- Born: 1933 (age 92–93) Ramallah, Mandate for Palestine
- Education: Columbia University; University of London; Sorbonne University;
- Occupation: Archeologist
- Writing career
- Period: 1990s
- Genre: Novel
- Notable work: A Beggar at Damascus Gate

= Yasmin Zahran =

Palestinian archeologist and novelist (born 1933)

Yasmin Zahran (ياسمين زهران; born 1933) is a Palestinian writer and archeologist who is known for her novels, including A Beggar at Damascus Gate.

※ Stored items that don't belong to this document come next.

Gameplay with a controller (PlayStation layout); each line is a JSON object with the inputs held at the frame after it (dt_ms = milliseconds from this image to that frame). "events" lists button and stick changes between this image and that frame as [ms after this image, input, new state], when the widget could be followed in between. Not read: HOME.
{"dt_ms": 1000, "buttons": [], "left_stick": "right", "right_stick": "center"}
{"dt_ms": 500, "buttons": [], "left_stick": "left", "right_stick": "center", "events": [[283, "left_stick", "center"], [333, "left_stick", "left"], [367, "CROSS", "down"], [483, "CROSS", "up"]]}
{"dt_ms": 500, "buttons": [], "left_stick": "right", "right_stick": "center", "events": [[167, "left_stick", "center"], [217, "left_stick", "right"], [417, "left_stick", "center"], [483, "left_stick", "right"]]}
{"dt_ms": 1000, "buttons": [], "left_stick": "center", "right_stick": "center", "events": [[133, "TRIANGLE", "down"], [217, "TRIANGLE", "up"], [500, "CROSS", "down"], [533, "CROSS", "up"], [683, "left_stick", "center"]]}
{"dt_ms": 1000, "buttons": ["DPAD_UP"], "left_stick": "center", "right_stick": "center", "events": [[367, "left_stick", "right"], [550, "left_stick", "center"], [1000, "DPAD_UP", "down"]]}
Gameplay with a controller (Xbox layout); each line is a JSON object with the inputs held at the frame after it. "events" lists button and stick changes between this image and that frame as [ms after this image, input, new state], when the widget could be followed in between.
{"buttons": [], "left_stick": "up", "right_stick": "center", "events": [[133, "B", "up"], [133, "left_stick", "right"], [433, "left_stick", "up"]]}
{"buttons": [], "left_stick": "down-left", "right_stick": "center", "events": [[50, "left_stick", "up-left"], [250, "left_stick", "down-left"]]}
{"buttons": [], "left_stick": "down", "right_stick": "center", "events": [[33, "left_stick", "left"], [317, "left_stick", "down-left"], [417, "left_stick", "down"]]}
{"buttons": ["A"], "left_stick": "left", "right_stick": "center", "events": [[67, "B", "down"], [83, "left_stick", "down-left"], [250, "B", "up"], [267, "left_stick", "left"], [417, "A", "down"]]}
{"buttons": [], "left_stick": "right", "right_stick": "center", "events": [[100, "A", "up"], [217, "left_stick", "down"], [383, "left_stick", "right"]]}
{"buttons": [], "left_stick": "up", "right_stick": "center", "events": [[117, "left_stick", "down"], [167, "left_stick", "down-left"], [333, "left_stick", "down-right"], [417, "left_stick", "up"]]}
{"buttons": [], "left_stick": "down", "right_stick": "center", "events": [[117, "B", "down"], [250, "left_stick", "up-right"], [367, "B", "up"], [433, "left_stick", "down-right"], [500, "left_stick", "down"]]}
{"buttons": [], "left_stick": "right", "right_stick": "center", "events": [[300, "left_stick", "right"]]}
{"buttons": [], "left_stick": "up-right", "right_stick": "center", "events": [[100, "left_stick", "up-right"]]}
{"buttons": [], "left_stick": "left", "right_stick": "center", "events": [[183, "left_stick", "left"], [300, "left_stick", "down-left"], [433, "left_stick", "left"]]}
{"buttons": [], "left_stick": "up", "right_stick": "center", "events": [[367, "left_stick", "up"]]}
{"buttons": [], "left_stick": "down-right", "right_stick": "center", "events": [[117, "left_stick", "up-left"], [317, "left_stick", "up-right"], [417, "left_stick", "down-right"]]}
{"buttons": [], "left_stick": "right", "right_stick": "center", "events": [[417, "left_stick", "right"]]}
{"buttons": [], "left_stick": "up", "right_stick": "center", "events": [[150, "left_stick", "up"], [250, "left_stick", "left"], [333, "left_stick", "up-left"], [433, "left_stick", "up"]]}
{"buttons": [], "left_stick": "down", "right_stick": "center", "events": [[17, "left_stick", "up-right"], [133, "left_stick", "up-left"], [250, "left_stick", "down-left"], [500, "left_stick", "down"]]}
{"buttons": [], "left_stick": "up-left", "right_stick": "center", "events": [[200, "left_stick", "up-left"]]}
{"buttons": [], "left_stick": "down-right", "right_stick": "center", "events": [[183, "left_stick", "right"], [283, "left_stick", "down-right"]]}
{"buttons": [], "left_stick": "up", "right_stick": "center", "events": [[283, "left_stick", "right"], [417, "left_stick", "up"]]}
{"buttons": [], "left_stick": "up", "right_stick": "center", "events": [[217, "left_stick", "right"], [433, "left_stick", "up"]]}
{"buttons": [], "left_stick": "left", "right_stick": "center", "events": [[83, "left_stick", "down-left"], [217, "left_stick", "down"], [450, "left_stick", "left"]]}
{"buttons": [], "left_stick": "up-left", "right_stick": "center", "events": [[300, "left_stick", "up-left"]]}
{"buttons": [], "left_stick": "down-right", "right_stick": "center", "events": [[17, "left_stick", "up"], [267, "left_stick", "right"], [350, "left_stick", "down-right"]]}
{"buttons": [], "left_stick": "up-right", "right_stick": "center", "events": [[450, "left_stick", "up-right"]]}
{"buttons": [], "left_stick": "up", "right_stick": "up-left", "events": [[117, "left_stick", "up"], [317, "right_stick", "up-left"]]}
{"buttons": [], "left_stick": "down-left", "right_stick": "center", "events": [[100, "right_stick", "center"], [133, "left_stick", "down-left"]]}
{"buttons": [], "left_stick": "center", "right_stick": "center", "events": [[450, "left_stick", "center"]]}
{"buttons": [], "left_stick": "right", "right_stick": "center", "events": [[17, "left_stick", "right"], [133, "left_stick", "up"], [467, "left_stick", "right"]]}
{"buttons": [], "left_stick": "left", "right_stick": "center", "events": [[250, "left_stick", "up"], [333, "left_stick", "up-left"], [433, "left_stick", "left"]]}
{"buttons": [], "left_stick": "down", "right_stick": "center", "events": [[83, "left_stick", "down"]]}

==Early life and education==
Zahran was born in Ramallah in 1933. She graduated from Columbia University and the University of London. She received a PhD in archaeology from Sorbonne University in Paris.

==Career and activities==
Following her graduation Zahran was employed in the UNESCO. Then she worked at the Postgraduate Institute of Archaeology in Jerusalem. She is the cofounder of the Jerusalem-based Institute of Islamic Archaeology which was established in 1992. Zahran's studies focus on the leading historical figures in the Middle East such as Zenobia which she described as a multi-ethnic queen.

Zahran is a resident of both Paris and Ramallah.

===Books===
Zahran published her first novel, The First Melody, in 1991 which was published in Arabic. Her second book, A Beggar at Damascus Gate, which was written in English was published in 1993 and narrates the struggle of Palestinians to find a place which they could call home. This novel largely reflects Zahran's own experience.

Her other books include Philip the Arab: A Study in Prejudice, Zenobia Between Reality and Legend, Ghassan Resurrected and Septimius Severus: Countdown to Death. She wrote a book about cats entitled The Golden Tail in 2017.